The roads near the confluence were still there, but as I turned south, I was disoriented by all of the development, none of which had appeared on the aerial photos or satellite images. A large development of patio homes lay to the east. I reached a large church under construction, and turned east on a new concrete street. I stopped just past the 92nd meridian. My vehicle was beside a one-story, large new nursing home. I took a sign and camera and headed south along the west edge of the nursing home lawn. Nobody was visible. I hiked between the home and the church, due south. After reaching the end of the lawn, I was in the mud and corn stalks, and the area once again thankfully looked like it had in the first visitor's photographs. I angled a bit toward the southwest and found the confluence at about the lowest point in the field. Sure enough, the orange marker that the first visitor had found was still there, about 6 meters due east of the confluence. Due to the murkiness of the morning, the photographs did not turn out very well, but they do reflect the peacefulness of the spot and the day.
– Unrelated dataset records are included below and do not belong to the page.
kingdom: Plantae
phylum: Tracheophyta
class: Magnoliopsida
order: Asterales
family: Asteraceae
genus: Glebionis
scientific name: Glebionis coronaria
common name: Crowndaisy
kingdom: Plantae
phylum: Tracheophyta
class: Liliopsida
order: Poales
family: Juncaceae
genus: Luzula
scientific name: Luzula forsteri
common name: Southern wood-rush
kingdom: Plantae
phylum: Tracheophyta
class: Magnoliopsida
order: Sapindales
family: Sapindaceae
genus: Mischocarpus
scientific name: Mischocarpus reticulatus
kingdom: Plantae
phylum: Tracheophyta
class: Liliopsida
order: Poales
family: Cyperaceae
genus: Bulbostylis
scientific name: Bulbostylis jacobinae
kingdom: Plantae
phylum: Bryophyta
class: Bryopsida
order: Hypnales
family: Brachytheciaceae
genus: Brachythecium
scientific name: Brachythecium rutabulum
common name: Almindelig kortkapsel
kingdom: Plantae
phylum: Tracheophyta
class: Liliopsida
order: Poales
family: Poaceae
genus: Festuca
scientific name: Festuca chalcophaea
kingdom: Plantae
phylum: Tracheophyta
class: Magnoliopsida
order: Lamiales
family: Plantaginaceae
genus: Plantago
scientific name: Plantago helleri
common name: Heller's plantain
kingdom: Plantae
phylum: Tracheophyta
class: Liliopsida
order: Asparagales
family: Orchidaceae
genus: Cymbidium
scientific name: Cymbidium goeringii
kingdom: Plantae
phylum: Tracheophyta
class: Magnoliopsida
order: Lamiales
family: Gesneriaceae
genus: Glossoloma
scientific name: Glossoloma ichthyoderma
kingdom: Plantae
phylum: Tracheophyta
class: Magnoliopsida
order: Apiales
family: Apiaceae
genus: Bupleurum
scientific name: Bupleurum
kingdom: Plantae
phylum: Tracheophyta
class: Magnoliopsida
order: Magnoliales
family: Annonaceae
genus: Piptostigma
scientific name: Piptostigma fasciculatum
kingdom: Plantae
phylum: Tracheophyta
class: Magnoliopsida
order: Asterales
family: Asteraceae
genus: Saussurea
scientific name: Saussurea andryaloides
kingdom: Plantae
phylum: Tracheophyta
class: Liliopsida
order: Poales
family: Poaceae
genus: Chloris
The new church was clearly visible to the north, but not the nursing home. Older homes and farmhouses were visible in the other directions.
I had been to 41 North many times before, from Wyoming on the west to New Jersey on the east. Interestingly, even though I had stood on 93 West and 91 West before in various locations, this was my very first time at the 92nd Meridian. The temperature was about 55 F and the air was very still and humid. I saw no people, animals, or birds. However, the ground photograph shows evidence of an animal's track. The ground was bare mud here, perhaps too low to drain properly for corn, but surrounding me was evidence of last year's corn crop. I noted that it would have been shorter to park along the road to the west and hike due east to the confluence, but it would not have been as interesting. I would not have as fully appreciated the changes that had taken place on the landscape with the church and the nursing home had I approached from the west. With such an easy hike, it was amazing that nobody had been here in 8 years, save for the farmer who was still growing corn here. Who knows for how long? With the development to the north, this spot could be in someone's driveway or in the back of a warehouse someday. I'm glad I reached it while it is still a field.
I spent only 15 minutes at the site, as I had plans to visit the confluence 1 degree to the north if I had time before my flight left at the Des Moines airport. I took a breath and headed back the way I had come, my muddy shoes making a track through the nursing home lawn. Now there was a staffperson and a few residents in the corner meeting room. It seemed like a nice place to spend one's final years...only a few hundred meters from a confluence. But such thoughts were keeping me from pursuing my next goal. I returned to the vehicle, wiping my shoes in the street, drove into Fairfield, which boasts, of all things, the Maharishi School of Management. Then I drove north to attempt 42 North 92 West. This was indeed the perfect capstone to the Iowa GIS-GPS training event.